Favre's career ended with the Vikings in 2010. (Getty Images)

No matter how cool it became to mock him, no matter how absurd the controversy or the jokes, Favre is an all-timer. That’s worth remembering for everyone who got to watch him play.

He wasn’t the best, wasn’t the most talented, wasn’t the smartest or savviest. He wasn’t some superhero who cared more. He didn’t win more than the others. The guy chucked 366 interceptions, including the playoffs. He made so many errors and so many mistakes, but that was part of the charm. Something was going to happen when Favre went under center, and that meant every single week.

So now the bad blood in Green Bay is fading fast. The team does not actually operate the Packers Hall of Fame, but it’s housed at Lambeau Field and this comes with the blessing of the organization. They do control the No. 4 however.

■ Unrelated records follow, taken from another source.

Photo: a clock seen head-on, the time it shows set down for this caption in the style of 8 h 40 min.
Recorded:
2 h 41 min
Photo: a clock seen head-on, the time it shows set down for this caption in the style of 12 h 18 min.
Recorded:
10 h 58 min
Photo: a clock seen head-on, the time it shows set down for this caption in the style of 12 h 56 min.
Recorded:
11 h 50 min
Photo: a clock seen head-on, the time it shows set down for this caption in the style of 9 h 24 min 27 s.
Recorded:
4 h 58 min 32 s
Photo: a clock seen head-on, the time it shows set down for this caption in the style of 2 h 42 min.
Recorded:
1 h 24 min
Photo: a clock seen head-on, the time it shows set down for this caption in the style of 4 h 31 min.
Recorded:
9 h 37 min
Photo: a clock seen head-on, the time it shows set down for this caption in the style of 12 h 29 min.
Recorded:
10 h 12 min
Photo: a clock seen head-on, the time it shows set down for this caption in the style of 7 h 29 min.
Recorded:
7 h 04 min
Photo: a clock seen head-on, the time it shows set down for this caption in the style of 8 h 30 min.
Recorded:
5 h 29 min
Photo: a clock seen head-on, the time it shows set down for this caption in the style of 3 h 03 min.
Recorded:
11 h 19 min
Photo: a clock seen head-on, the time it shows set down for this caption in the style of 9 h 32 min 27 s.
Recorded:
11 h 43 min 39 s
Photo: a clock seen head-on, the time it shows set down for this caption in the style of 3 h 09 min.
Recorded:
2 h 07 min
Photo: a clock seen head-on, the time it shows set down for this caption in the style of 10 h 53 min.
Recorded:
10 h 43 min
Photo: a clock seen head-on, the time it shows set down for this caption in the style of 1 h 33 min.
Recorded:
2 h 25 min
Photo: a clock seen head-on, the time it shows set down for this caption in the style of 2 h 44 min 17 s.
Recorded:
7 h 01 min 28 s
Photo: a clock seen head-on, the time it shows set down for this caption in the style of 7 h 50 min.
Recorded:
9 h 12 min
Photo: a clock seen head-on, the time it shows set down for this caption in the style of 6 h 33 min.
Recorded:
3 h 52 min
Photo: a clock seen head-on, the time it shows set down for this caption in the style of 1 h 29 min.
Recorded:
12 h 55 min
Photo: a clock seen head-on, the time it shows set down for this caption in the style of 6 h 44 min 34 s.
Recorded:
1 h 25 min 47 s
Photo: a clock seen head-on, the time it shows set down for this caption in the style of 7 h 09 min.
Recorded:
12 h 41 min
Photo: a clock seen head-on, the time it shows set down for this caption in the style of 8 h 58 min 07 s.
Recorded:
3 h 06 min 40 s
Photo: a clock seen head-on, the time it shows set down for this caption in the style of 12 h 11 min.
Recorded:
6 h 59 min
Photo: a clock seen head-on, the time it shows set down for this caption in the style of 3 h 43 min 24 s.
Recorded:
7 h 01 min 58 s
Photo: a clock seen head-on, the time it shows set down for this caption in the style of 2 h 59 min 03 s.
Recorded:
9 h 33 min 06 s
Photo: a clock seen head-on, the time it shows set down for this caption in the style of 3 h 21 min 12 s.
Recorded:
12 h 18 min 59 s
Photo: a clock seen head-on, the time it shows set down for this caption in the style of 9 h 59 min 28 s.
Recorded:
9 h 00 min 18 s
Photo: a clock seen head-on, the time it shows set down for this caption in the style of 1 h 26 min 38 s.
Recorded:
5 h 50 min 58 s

And while in the past the Packers have expressed fears that the quarterback would be heavily booed if he returned to a game, here’s predicting the ovation will be thunderous. In a couple years, he’ll head to Canton, Ohio, headlining that class.

He never did anything like he was supposed to, not the good nor the bad, not the longevity nor the retirements.

It’s why something as obvious as the Packers retiring a number of a legend is actually national news.

Brett Favre never did anything quietly, no sense in changing now. Better to just appreciate what he was on the field.